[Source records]
........

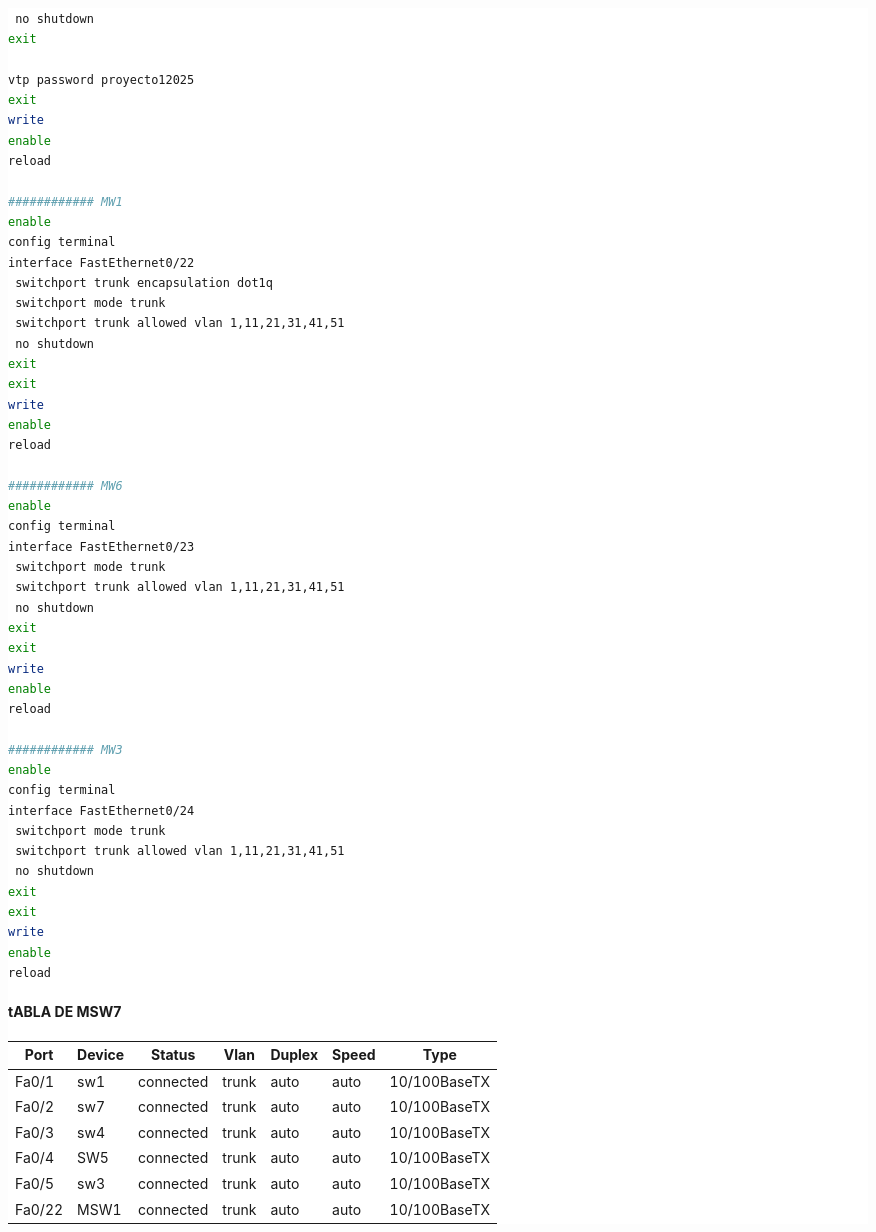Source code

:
 ```bash
 no shutdown
exit

vtp password proyecto12025
exit 
write
enable 
reload

############ MW1
enable 
config terminal
interface FastEthernet0/22
 switchport trunk encapsulation dot1q
 switchport mode trunk
 switchport trunk allowed vlan 1,11,21,31,41,51
 no shutdown
exit
exit
write
enable
reload

############ MW6
enable 
config terminal
interface FastEthernet0/23
 switchport mode trunk
 switchport trunk allowed vlan 1,11,21,31,41,51
 no shutdown
exit
exit
write
enable
reload

############ MW3
enable 
config terminal
interface FastEthernet0/24
 switchport mode trunk
 switchport trunk allowed vlan 1,11,21,31,41,51
 no shutdown
exit
exit
write
enable
reload
```

#### tABLA DE MSW7
| Port    | Device   | Status      | Vlan | Duplex | Speed | Type         |
|---------|----------|-------------|------|--------|-------|--------------|
| Fa0/1   | sw1 | connected   | trunk| auto   | auto  | 10/100BaseTX |
| Fa0/2   | sw7 |  connected   | trunk| auto   | auto  | 10/100BaseTX |
| Fa0/3   | sw4 | connected   | trunk | auto   | auto  | 10/100BaseTX |
| Fa0/4   | SW5     | connected   | trunk| auto   | auto  | 10/100BaseTX |
| Fa0/5   | sw3     | connected   | trunk| auto   | auto  | 10/100BaseTX |
| Fa0/22   | MSW1     | connected   | trunk| auto   | auto  | 10/100BaseTX |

........

WHAT IS NEEDED —
Output all the records above exactly, but without their images.

TASK OUTPUT —
Source code

:
 ```bash
 no shutdown
exit

vtp password proyecto12025
exit 
write
enable 
reload

############ MW1
enable 
config terminal
interface FastEthernet0/22
 switchport trunk encapsulation dot1q
 switchport mode trunk
 switchport trunk allowed vlan 1,11,21,31,41,51
 no shutdown
exit
exit
write
enable
reload

############ MW6
enable 
config terminal
interface FastEthernet0/23
 switchport mode trunk
 switchport trunk allowed vlan 1,11,21,31,41,51
 no shutdown
exit
exit
write
enable
reload

############ MW3
enable 
config terminal
interface FastEthernet0/24
 switchport mode trunk
 switchport trunk allowed vlan 1,11,21,31,41,51
 no shutdown
exit
exit
write
enable
reload
```

#### tABLA DE MSW7
| Port    | Device   | Status      | Vlan | Duplex | Speed | Type         |
|---------|----------|-------------|------|--------|-------|--------------|
| Fa0/1   | sw1 | connected   | trunk| auto   | auto  | 10/100BaseTX |
| Fa0/2   | sw7 |  connected   | trunk| auto   | auto  | 10/100BaseTX |
| Fa0/3   | sw4 | connected   | trunk | auto   | auto  | 10/100BaseTX |
| Fa0/4   | SW5     | connected   | trunk| auto   | auto  | 10/100BaseTX |
| Fa0/5   | sw3     | connected   | trunk| auto   | auto  | 10/100BaseTX |
| Fa0/22   | MSW1     | connected   | trunk| auto   | auto  | 10/100BaseTX |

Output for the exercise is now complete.